Here is the first sentence of the second paragraph of Chapter One:
From the corner of the divan of Persian saddle-bags on which he was lying, smoking, as was his custom, innumerable cigarettes, Lord Henry Wotton could just catch the gleam of the honey-sweet and honey-coloured blossoms of a laburnum, whose tremulous branches seemed hardly able to bear the burden of a beauty so flame-like as theirs; and now and then the fantastic shadows of birds in flight flitted across the long tussore-silk curtains that were stretched in front of the huge window, producing a kind of momentary Japanese effect, and making him think of those pallid jade-faced painters of Tokyo who, through the medium of an art that is necessarily immobile, seek to convey the sense of swiftness and motion.

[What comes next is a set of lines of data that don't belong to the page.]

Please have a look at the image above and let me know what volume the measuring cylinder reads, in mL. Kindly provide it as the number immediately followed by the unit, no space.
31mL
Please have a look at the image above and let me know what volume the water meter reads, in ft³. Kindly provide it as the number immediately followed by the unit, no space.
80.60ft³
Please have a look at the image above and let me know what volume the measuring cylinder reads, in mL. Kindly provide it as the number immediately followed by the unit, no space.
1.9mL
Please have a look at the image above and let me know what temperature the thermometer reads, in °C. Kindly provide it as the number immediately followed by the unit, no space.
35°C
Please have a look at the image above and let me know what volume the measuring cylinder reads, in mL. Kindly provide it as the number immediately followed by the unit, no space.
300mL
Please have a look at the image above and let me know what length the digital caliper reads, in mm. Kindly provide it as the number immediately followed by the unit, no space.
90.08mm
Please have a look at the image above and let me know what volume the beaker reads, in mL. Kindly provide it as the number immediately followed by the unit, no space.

Holy long sentence! And so absurdly over-adjectived. But even the mere act of typing it into the text box felt luxurious, indulgent; for a moment it could’ve been me on the couch with the cigarettes, listening to the breeze rustle through the expensive silk, surrounded by birds and windows and hazy memories of Japan. Oh to be a Victorian gentleman!
What’s not to love about a man who takes his personal philosophy of art (brief explanation) to its logical extreme in the very second sentence of his first (and only) novel? I love words!